In e-commerce, I like to take my customer file, and split it into six segments. Any customer without a purchase in the last twelve months, but at least one life-to-date purchase is put into segment "Z".
Then, I use dollar cutoff points to rank customers based on twelve month activity. For any customer who purchased in the past twelve months, I create five equal cutpoints. Here's an example:
- Spend $500+ = "A"
- Spend $300 to $499 = "B"
- Spend $200 to $299 = "C"
- Spend $100 to $199 = "D"
- Spend $1 to $99 = "F"
Now that you've done this exercise, look at all mobile app purchasers in the past twelve months, and look at total dollars in the past year. Compare the distribution to the entire file:
|Grade = "A"||50,000||394||2.58|
|Grade = "B"||50,000||176||1.15|
|Grade = "C"||50,000||88||0.58|
|Grade = "D"||50,000||65||0.42|
|Grade = "F"||50,000||42||0.27|
In this example, it is obvious that your mobile shoppers are disproportionately skewed to the top portion of your twelve month buyer file. This means that your mobile shoppers are likely to be disproportionately loyal to your business.

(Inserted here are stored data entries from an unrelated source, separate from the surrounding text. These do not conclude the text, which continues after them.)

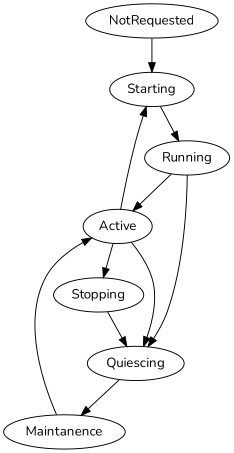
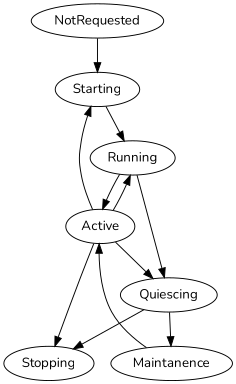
  digraph {
    fontname=Nunito
    node [fontname=Nunito]
    edge [fontname=Nunito]
    Starting
    Running
    Active
    Quiescing
    Stopping
    Maintanence
    NotRequested
    Starting -> Running
    Running -> Active
    Running -> Quiescing
    Active -> Starting
+   Active -> Running
    Active -> Quiescing
    Active -> Stopping
-   Stopping -> Quiescing
+   Quiescing -> Stopping
    Quiescing -> Maintanence
    Maintanence -> Active
    NotRequested -> Starting
  }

When this happens, the question of "incrementality" comes into play. Your most loyal buyers are often the ones most likely to try new channels, and when they try a new channel, they are not necessarily interested in purchasing more, they are simply trying a new channel.
So that's not so hard, is it? Give the methodology a try. It's basic, simple, and it allows you to clearly communicate results to management without your leaders becoming paralyzed by methodology issues.